Лунь наш, как водится, сидел на лавке, пялясь в пустоту. На миг даже показалось, что зрение вернулось к нему, а над головой светится.
— Кажись усё Андрюх, — молвил он так, что любые дальнейшие увещевания были неуместны, — отпыхтел я своё. Отбздел как говорицца. Пора и честь соблюсти. Эвон — молчит! Ты давай скорбятину-то с морды убери.
— Да дико как-то.
— А ты чаво хотел? Шоб как хенсек — опосля тяжкой и протяжённой хворобы? Ай штоб спопрощацца не довелось?
— Так ведь и я о том: ты ж вроде не болен ничем. Ещё бы, небось, век-другой вот так же просидел.
— Просидел-то я бы мож и поболе да толку-то? Попусту коптю, место надобно высвобождать.
— Ты чо несёшь? И без тебя уже так высвободили, что не одну тыщу лет заново заселять, и то ещё как пойдёт…
— Эх Андрюха Андрюха, об разных вещах талдычим, — и в карьер: — Ты давай бережи их.
— Да вроде этим только и занимаюсь.
— Как следоват бережи. Сам таперя присматривай, воднова… Хотишь Дедом быть?
— Нет… Не знаю, не думал…
— А тут знай не знай не отвертисся. Отрядят и сядешь как миленькой. Нет — нет…
— А если нет — тогда что?
— Спросил! Моё дело маненько. Я предложил ты отверх а уж чаво опричь енто не нашева ума.
Я тупо оглядывал как только что выскобленные стены, пол с потолком — точно не с Дедом прощался, а и со всей часовенкой заодно.
Взгляд дополз до штофа на столе. Штоф был пуст.
— А квас-то?..
— А допил я яво надысь.
— Специально?!
— Знамо.
— Да зачем?
— А полагаицца.
Вот она, действительно жуткая иллюстрация конца света: квас кончился, и всё наперекосяк.
— И как же теперь?
— Таперь-та?.. А надо будеть — бабка новый сбадяжит.
— Какая ещё бабка?
Неужто заговаривается? Да ну! да не может такого быть.
— Не может, — подтвердил он. — Ты, Андрюш, не пугайся. В памяти я пока. Разве ж можно допустить, чтобы ты снова во всём засомневался? И так вон какими трудами. Спрашивай давай, если чего не успел.
Я не знал, что спрашивать. Единственное, пожалуй:
— Слушай, а может быть, что мы с ребятишками не последние? Ну, что не одни мы такие.
— Может.
— А что Шивариха такая не одна на всю планету?
— И это может, почему нет? Только сам я в других не бывал и про тех, кто бывал, ничего не слышал. Да чего теперь гадать: выпало вам, вы и дерзайте. А есть дублёры, нету — вопрос десятый, и, ещё раз скажу, не про нашу с тобой честь. Я что мог, сделал, теперь твой черёд. Действуй, АПэ.
Это я понимал. Отступать некуда — позади Земля.
— Страшно, Илья Батькыч?
— Не-а… Жалко только. Всего две вещи, дружище, оказывается, и вправду жалко терять.
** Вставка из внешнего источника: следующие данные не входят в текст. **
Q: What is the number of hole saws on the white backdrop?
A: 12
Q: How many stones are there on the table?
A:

— Звёздное небо над нами да нравственный мир вокруг нас? — шутка прозвучала натужно.
— Их, Андрюшк, их… Правда, не вокруг, а внутри.
— Да я…
— Да я знаю, что знаешь. А всё равно проговорочка… И насчёт нравственного он, согласись, переборщил. Лишнее слово. Необязательное. Чисто для форсу. Мир ведь по определению уже нравствен, нет?
— Ну, если ты сказал, дураком надо быть, чтобы спорить.
— Эт точно.
Ах, как досадно стало мне в ту минуту! Как тошно сделалось оттого, что недосидели мы вот так, за болтовнёй ни о чём. Что непростительно мало простых и непонятных слов было сказано! А услышано и того меньше. Почему? Ну вот почему задний ум такой запоздалый и жалостливый?..
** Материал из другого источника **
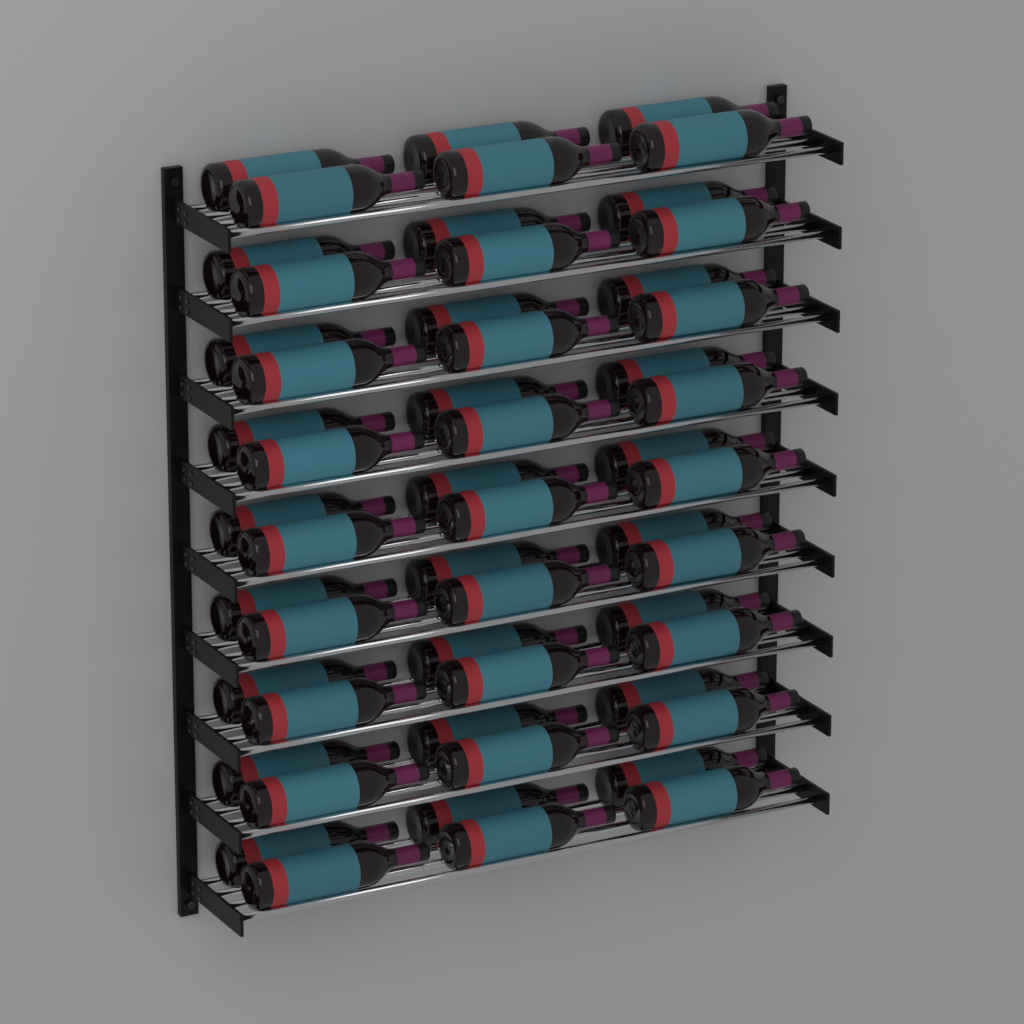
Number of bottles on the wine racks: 54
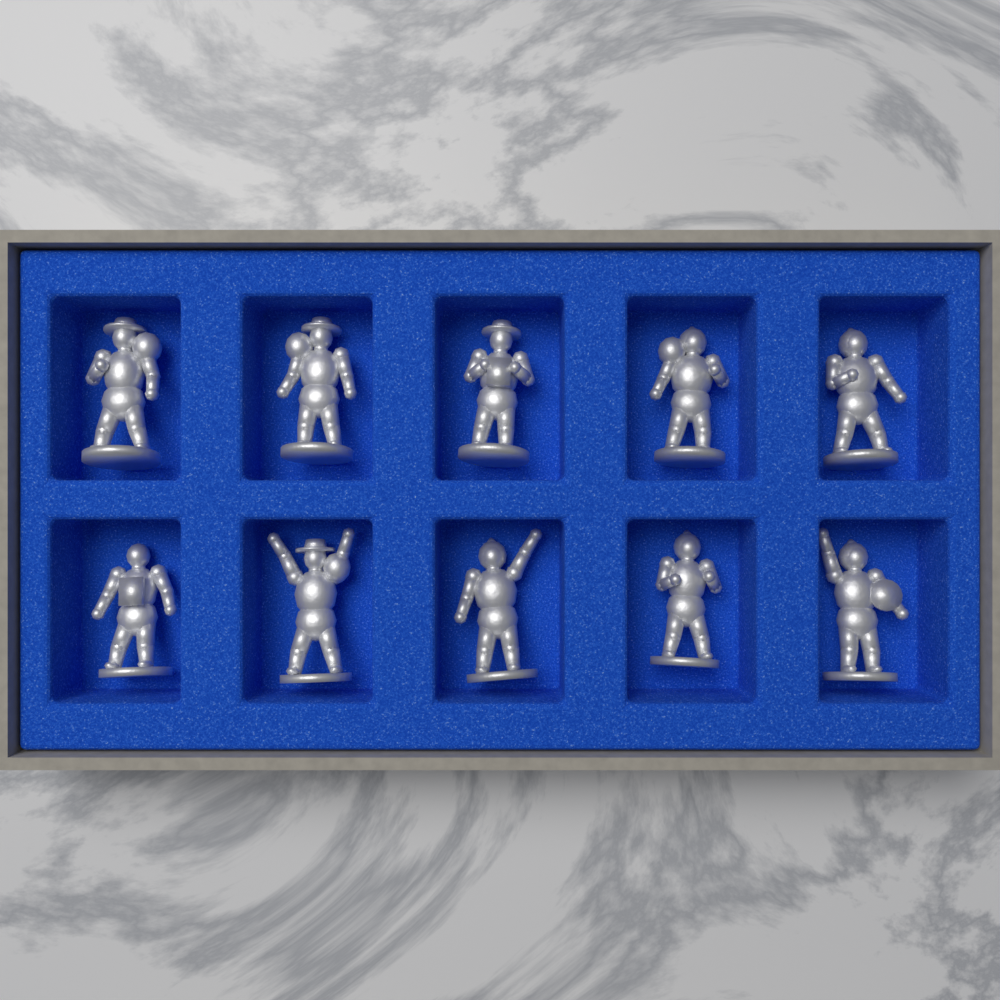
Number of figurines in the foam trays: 10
— Хто ска-ачеть хто мчи-ицца под хла-адною мхло-ой, — затянул он вдруг. — Ну-кось подмогни…
И меня пробило на ту самую скупую мужскую. Я впервые за все эти лето, осень и зиму почувствовал себя не седоком запоздалым, но малюткой, приникшим к спасительной груди и прекрасно понимающим, что не его, а чудо-седока вот-вот не станет. И подмогнуть не смог.